2012: A Y2K for the New Age

'Around ... 2012, a large chapter of human history will be coming to an end, and a new phase of human growth will commence.'

Newsweek/May 2, 2009

Scholars rarely love popularizers, and nowhere is this enmity more evident than in the battle over 2012-a date which, depending on your view, will coincide with the end of the world, the transformation of global consciousness, the end of the Mayan calendar, the beginning of another cycle of the Mayan calendar ... or nothing at all. "I don't pay any attention to this stuff because it's bunk," says Anne Pyburn, an anthropologist at Indiana University who studies the Maya. Among followers of New Age religions, though, and particularly among those who like to celebrate the equinox at the Mayan ruin Chichen-Itza on Mexico's Yucatán peninsula, the belief that the year 2012 will mark a global transformation is widespread. In bookstores, on shelves marked "magic" or "divination," numerous volumes promote this view-and many more are on their way, from publishers as big as HarperOne and as small as Bear & Company, a New Age publisher in Rochester, Vt. Around Thanksgiving, Sony Pictures plans to release "2012." The trailer for the movie shows the oceans washing over mountains that look like the Himalayas while the face of a monk registers terror. One of the most popular authors in the 2012 category is John Major Jenkins, a self-described "independent researcher" whose 1998 book "Maya Cosmogenesis 2012" helped usher in this craze. "Around the year we call 2012," he writes, "a large chapter in human history will be coming to an end. All the values and assumptions of the previous World Age will expire, and a new phase of human growth will commence."

David Freidel is an archeologist at Washington University in St. Louis. He recently agreed to speak at a New Age conference on 2012, he says, mainly because he wanted to deprive Jenkins of the opportunity. "I immediately said yes so I could get to the podium before the charlatans do," says Freidel. He has studied the Mayan calendar (actually, calendars), and while he agrees that what's called the "long count" calendar does end in 2012, he believes that the Maya-were they still living by their ancient system of dates-would not have seen it as any kind of cataclysm. The year 2012 is nothing more than the resetting of a clock, an odometer reaching zero before it starts again, he says. Freidel accuses Jenkins and other popularizers of inventing a theology to support their view that the world is in decline-and that an external force will soon intervene to set things right. "There is a tendency," he says, "to be wholly naive on the part of individuals who want to see consciousness raised on a global scale." Jenkins defends himself against accusations that he's a fraud, saying, "Read my book, look at the bibliography."
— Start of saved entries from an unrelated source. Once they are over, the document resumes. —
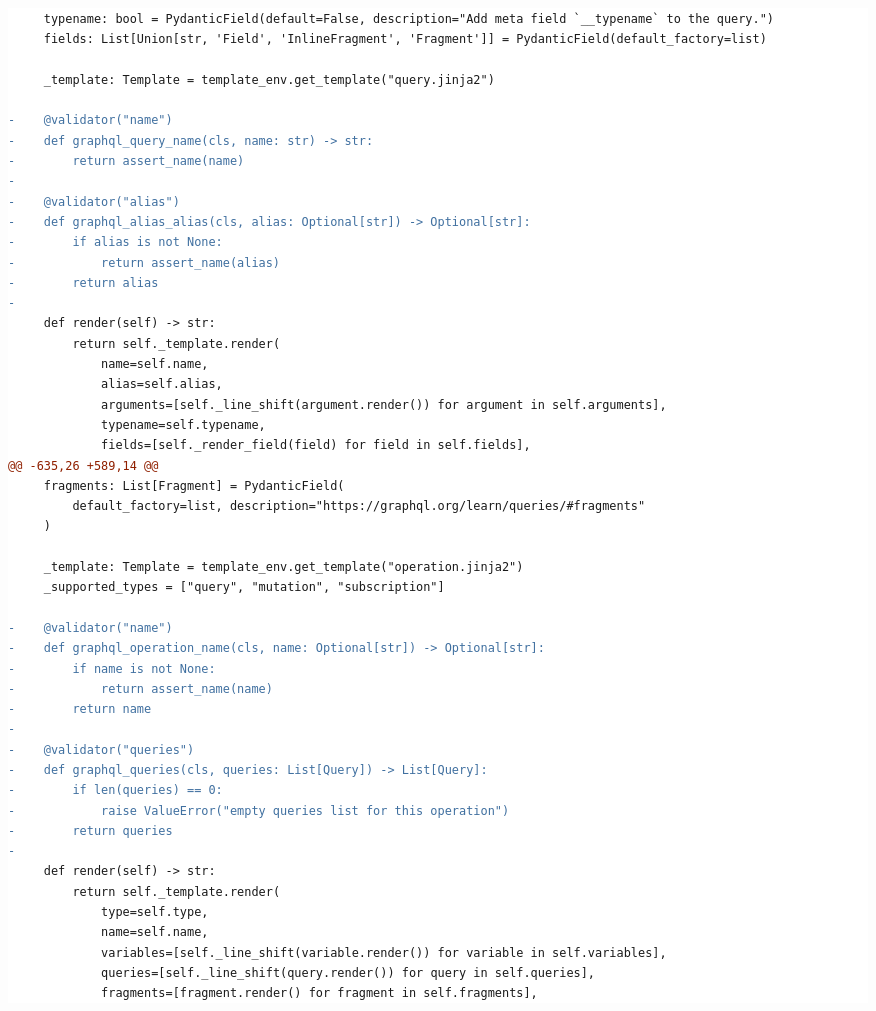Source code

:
 ```diff
     typename: bool = PydanticField(default=False, description="Add meta field `__typename` to the query.")
     fields: List[Union[str, 'Field', 'InlineFragment', 'Fragment']] = PydanticField(default_factory=list)
 
     _template: Template = template_env.get_template("query.jinja2")
 
-    @validator("name")
-    def graphql_query_name(cls, name: str) -> str:
-        return assert_name(name)
-
-    @validator("alias")
-    def graphql_alias_alias(cls, alias: Optional[str]) -> Optional[str]:
-        if alias is not None:
-            return assert_name(alias)
-        return alias
-
     def render(self) -> str:
         return self._template.render(
             name=self.name,
             alias=self.alias,
             arguments=[self._line_shift(argument.render()) for argument in self.arguments],
             typename=self.typename,
             fields=[self._render_field(field) for field in self.fields],
@@ -635,26 +589,14 @@
     fragments: List[Fragment] = PydanticField(
         default_factory=list, description="https://graphql.org/learn/queries/#fragments"
     )
 
     _template: Template = template_env.get_template("operation.jinja2")
     _supported_types = ["query", "mutation", "subscription"]
 
-    @validator("name")
-    def graphql_operation_name(cls, name: Optional[str]) -> Optional[str]:
-        if name is not None:
-            return assert_name(name)
-        return name
-
-    @validator("queries")
-    def graphql_queries(cls, queries: List[Query]) -> List[Query]:
-        if len(queries) == 0:
-            raise ValueError("empty queries list for this operation")
-        return queries
-
     def render(self) -> str:
         return self._template.render(
             type=self.type,
             name=self.name,
             variables=[self._line_shift(variable.render()) for variable in self.variables],
             queries=[self._line_shift(query.render()) for query in self.queries],
             fragments=[fragment.render() for fragment in self.fragments],
```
Pyburn complains that the 2012 phenomenon makes exotics out of the Maya. "When people who have been colonized and oppressed decide they want to use their heritage to promote themselves, that's their choice. When it's being done by wealthy First-World nations, I think that's exploitative and I have a problem with it." Her Indiana University colleague Quetzil Castañeda makes a similar argument a different way. "The Maya," he says, is a Western tag for a diverse group of people who lived-and indeed still live-without any unifying language or culture. To speak of any belief as "Mayan" is like saying "all brown people are the same. We obliterate the fact that they speak 28 different languages, there are 8 million of them-today. If they're all called Maya, they must be identical." In Mexico, he adds, the real Maya think of 2012 as "a gringo invention." In America, we have always been uniquely receptive to end-times prophesy-Y2K is the most recent example. What's unique about 2012 is that it appeals not to fundamentalist Christians but to the New Age set.